After years of studying and attempting to following the precepts of Christianity, I concluded that there was no such unitary entity. There are only a variety of christianities, all of which respect to some degree the teachings of Jesus in the Gospels, and some of which even acknowledge him as The Christ, perhaps the incarnation of God. There are many variations of views. I think it is the same with Buddhism. The terms Buddhism and also Hinduism are in a way falsifications of what people actually do. Both were structured in response to western missionary activity and the speculations of Academic Orientalists. Soon after the Buddha's death, his followers fragmented into a variety of sects. When his teaching spread out of India it encountered and accomodated existing cultural practices. In Thailand an existing animism adopted the invader, along with a pantheon of gods from India. According to historian Peter A. Jackson,
Popular Thai religion is a combination of many influences, with animistic and Brahmanical beliefs blending with Buddhist doctrines. However, the existence of non-Buddhist spirit worship, magical rites and the honouring of Hindu deities has not traditionally been seen as conflicting with the canonical message of the religion.

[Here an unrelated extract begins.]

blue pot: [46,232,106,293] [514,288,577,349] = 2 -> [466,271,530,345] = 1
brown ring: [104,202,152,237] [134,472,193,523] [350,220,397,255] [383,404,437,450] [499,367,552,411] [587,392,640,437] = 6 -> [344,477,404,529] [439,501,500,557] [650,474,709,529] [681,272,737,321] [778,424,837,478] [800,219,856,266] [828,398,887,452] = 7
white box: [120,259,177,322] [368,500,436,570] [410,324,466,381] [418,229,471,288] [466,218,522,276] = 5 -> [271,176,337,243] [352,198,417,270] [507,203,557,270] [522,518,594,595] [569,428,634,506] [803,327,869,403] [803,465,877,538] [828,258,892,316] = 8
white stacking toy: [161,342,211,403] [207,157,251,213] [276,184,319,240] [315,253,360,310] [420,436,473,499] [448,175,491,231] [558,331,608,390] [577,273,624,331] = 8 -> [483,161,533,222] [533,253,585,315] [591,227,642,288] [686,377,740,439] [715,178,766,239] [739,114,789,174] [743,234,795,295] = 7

Rather, such features have been regarded as part of the overall heritage of Thai Buddhism.
Buddhism came west largely without its cultural context, although many converts paid respects to Japanese and, later, Tibetan cultural trappings. Most notably, the monastic community was left behind in Asia. It did not transplant easily. I was surprised to learn that monks are crucial to Thai Buddhism. It is they who constitute the Sangha, the third of the Triple Tems (after the Buddha and the Dhamma), and they provide the "field of merit" for lay people eager to obtain a better rebirth. That Asian Buddhism was somewhat truncated to appeal to western tastes I found curious. It reminded me of the eucalyptus tree that was imported from Australia in the 19th century to solve the timber famine in America caused by the obliteration of forests to build the new country. But the seeds were imported without the accompanying ecosystem. There were no insects to eat the leaf mulch and birds found the new smelly trees inhospitable. One writer has called the non-native invader "America's largest weed."

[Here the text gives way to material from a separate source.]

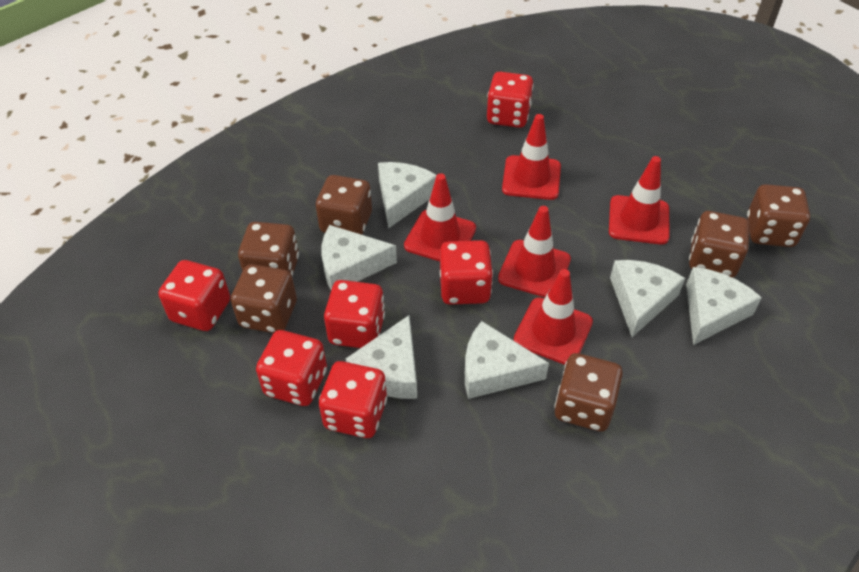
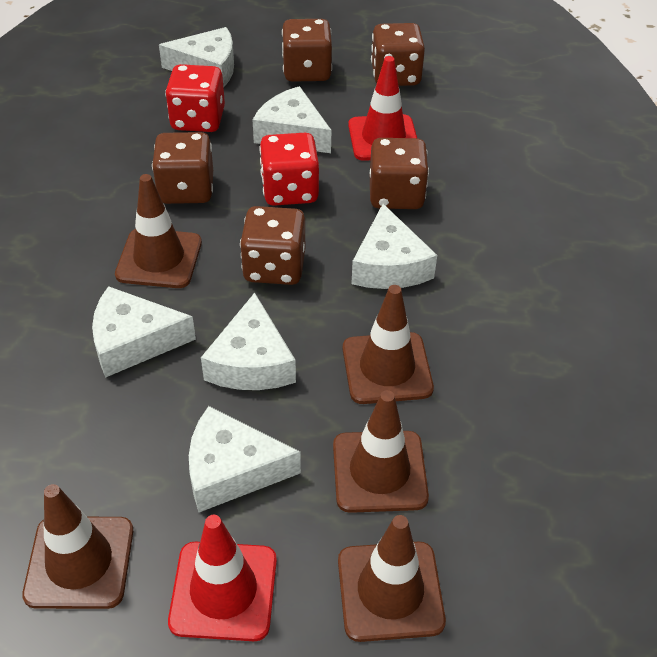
brown dice: [231,264,297,333] [238,222,299,277] [316,175,372,235] [554,353,623,432] [689,211,750,278] [747,184,810,247] = 6 -> [152,132,213,204] [240,206,305,285] [282,19,332,82] [370,138,429,209] [371,23,425,86] = 5
brown traffic cone: none = 0 -> [22,484,133,609] [115,174,202,288] [333,390,429,513] [338,515,446,642] [343,285,434,404] = 5
red dice: [158,260,230,331] [256,330,327,406] [319,361,387,438] [324,280,385,348] [440,240,493,305] [487,72,534,128] = 6 -> [165,64,225,132] [259,133,319,206] = 2
red traffic cone: [404,173,476,261] [498,206,571,297] [502,114,561,200] [514,269,593,365] [609,156,670,245] = 5 -> [168,515,277,641] [348,56,417,161] = 2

But I get ahead of myself. I have much material to digest before I can claim to identify the "true" Buddhism. I think there are probably only varieties of Buddhist belief, but such an ahistorical and agnostic stance will probably upset particular Buddhists. Subsequent blog posts will explore the many buddhisms around the world today, their differences and their significance.

2 comments:

Janet Brown said...

Please elaborate upon the"field of merit." My knowledge of Buddhist practice is scanty but I thought that actions that accrued merit were not limited to those that benefited monks and temples. Set me straight if you would.

Will Yaryan said...

In Thai Buddhism, you get points primarily from donating to monks, or even better,becoming one.